It’s not news that Republican politicians, and even centrist pundits, think President Obama blundered by making a settlement freeze the opening gambit of his policy towards Israel and Palestine. (What Obama should have done instead, given Mahmoud Abbas’ understandable reluctance to negotiate without preconditions with an Israeli prime minister who during his first months in office did not even support a Palestinian state, those politicians and pundits generally don’t say). But it’s more surprising to hear Obama second-guessed by the leading contender to be his second term secretary of state, John Kerry. “I was opposed to the prolonged effort on the settlements in a public way because I never thought it would work, and, in fact, we have wasted a year and a half on something that for a number of reasons was not achievable,” Kerry declared last year, in a quote recycled today in Politico. “I think it sort of put the cart before the horse.”

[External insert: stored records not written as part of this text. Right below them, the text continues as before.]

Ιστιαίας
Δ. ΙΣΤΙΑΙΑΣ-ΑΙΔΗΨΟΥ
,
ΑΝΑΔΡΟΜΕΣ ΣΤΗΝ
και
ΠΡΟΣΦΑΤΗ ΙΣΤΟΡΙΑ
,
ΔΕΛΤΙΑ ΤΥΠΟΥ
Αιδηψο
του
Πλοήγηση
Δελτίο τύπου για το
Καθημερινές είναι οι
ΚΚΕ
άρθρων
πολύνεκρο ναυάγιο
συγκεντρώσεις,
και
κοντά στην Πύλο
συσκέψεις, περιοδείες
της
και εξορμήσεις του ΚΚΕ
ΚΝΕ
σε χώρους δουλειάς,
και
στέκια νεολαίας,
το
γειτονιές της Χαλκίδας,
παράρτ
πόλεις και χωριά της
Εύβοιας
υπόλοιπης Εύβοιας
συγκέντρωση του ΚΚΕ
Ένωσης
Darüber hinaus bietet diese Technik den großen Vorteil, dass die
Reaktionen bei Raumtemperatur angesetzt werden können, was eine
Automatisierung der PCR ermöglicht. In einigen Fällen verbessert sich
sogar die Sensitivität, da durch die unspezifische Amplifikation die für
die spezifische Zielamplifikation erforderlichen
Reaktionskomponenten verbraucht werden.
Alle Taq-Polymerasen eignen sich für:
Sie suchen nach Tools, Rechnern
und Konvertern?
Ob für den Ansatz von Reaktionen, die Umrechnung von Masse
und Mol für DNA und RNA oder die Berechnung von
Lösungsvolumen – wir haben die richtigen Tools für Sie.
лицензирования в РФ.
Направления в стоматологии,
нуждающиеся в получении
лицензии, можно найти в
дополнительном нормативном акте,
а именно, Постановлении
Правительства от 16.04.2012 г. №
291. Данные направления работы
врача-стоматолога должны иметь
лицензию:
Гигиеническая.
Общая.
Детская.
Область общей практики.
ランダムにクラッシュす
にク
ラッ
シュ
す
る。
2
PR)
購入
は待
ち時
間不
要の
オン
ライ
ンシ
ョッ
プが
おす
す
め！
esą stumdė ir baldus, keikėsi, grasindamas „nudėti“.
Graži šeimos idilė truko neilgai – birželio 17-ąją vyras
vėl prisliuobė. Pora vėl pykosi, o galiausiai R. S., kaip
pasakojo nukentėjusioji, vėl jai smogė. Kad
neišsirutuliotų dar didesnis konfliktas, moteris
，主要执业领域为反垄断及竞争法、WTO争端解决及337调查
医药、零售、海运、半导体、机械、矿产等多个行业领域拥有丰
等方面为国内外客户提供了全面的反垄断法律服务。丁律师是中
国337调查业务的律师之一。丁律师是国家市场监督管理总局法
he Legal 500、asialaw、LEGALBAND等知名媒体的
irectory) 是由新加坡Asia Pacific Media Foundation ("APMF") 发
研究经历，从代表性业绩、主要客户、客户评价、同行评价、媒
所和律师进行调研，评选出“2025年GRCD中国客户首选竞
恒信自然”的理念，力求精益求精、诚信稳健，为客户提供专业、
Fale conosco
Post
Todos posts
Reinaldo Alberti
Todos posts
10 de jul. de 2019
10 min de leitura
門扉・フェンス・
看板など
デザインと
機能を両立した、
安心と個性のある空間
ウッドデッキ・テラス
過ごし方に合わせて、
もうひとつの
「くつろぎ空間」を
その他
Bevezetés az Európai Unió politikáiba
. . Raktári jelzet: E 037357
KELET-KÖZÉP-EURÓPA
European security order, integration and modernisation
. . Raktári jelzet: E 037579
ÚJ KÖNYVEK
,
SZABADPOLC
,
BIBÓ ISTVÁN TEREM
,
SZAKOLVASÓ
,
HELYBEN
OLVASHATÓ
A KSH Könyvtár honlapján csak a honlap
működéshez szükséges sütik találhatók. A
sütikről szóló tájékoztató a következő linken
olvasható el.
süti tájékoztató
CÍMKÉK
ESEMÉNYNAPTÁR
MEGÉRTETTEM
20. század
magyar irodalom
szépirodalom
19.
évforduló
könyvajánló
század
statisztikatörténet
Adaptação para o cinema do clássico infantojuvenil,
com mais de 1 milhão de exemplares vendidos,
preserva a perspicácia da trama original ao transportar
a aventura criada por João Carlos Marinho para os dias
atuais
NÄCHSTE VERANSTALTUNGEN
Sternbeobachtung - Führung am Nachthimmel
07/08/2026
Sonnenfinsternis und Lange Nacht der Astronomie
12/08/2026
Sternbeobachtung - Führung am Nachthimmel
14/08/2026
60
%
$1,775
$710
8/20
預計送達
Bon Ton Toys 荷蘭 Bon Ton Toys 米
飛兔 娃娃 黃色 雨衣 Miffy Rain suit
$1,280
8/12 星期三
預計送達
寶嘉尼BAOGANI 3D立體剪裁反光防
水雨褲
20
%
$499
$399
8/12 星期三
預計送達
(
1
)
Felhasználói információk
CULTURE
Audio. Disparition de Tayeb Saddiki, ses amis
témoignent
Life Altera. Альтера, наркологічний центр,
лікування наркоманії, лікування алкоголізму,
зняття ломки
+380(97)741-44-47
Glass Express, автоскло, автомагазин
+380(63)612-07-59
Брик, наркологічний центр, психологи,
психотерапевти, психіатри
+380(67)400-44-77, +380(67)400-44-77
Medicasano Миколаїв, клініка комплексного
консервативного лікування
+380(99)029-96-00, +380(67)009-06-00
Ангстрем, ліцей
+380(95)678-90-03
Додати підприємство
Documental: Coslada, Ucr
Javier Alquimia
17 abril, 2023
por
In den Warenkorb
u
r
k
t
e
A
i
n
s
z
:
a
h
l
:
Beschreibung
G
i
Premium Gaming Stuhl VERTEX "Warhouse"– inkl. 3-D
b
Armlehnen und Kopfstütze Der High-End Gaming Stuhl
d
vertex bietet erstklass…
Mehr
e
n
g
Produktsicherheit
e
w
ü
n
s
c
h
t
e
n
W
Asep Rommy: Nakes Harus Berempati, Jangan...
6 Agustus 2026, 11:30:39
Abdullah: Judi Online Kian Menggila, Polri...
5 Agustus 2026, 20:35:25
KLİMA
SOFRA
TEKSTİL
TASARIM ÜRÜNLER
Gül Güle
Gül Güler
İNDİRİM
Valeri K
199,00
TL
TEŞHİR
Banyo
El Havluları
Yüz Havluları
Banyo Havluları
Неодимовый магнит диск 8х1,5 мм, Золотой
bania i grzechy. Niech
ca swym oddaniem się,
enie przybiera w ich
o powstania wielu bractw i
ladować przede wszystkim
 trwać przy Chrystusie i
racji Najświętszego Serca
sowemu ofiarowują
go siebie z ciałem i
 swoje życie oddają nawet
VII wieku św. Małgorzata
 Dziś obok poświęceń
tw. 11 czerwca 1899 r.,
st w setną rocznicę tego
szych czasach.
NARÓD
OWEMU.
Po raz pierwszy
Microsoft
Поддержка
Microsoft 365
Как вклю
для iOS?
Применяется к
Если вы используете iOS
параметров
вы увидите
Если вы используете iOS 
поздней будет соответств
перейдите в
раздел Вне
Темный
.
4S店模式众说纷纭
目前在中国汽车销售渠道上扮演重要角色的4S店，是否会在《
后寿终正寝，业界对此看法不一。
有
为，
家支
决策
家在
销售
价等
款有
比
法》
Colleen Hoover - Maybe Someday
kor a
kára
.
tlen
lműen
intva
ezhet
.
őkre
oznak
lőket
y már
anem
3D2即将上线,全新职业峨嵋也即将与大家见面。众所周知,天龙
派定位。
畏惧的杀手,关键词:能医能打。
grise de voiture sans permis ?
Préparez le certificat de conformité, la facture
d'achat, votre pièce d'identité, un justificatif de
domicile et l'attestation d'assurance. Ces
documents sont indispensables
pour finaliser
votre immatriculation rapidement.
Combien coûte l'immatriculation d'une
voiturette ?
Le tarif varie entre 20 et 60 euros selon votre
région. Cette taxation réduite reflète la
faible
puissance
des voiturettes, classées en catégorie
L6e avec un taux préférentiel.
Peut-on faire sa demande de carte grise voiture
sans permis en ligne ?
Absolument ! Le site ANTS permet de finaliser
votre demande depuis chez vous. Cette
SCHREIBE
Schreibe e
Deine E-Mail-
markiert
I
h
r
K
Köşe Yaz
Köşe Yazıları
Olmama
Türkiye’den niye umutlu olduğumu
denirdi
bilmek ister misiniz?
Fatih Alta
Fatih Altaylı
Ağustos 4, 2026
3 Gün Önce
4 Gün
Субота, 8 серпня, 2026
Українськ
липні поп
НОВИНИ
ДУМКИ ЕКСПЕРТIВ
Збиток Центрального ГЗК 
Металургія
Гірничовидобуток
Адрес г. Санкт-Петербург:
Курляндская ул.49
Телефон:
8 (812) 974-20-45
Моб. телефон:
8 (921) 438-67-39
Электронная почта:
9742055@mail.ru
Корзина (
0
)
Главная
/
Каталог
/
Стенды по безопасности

Did it now? It’s intriguing to learn that Kerry opposed the Obama administration’s initial focus on settlements because in a speech to the Brookings Institution roughly six weeks after Obama was sworn in, the Massachusetts Senator called for “demonstrating—with actions rather than words—that we are serious about Israel freezing settlement activity in the West Bank.” In other words, he urged an even tougher line on settlements than did the Obama team, which publicly proposed a settlement freeze (“words”) but did not put any actual pressure (“deeds”) on Israel to make that freeze a reality. (Ultimately, Israel agreed to a ten month partial freeze with so many loopholes that settlement growth ended up being greater in 2010, the year of the freeze, than it had been in 2008).
Kerry has been in the news of late for his role in Obama’s debate preparation, where he plays Mitt Romney, another Massachusetts politician known for altering his views when it becomes politically expedient. Looks like Kerry is playing the role all too well.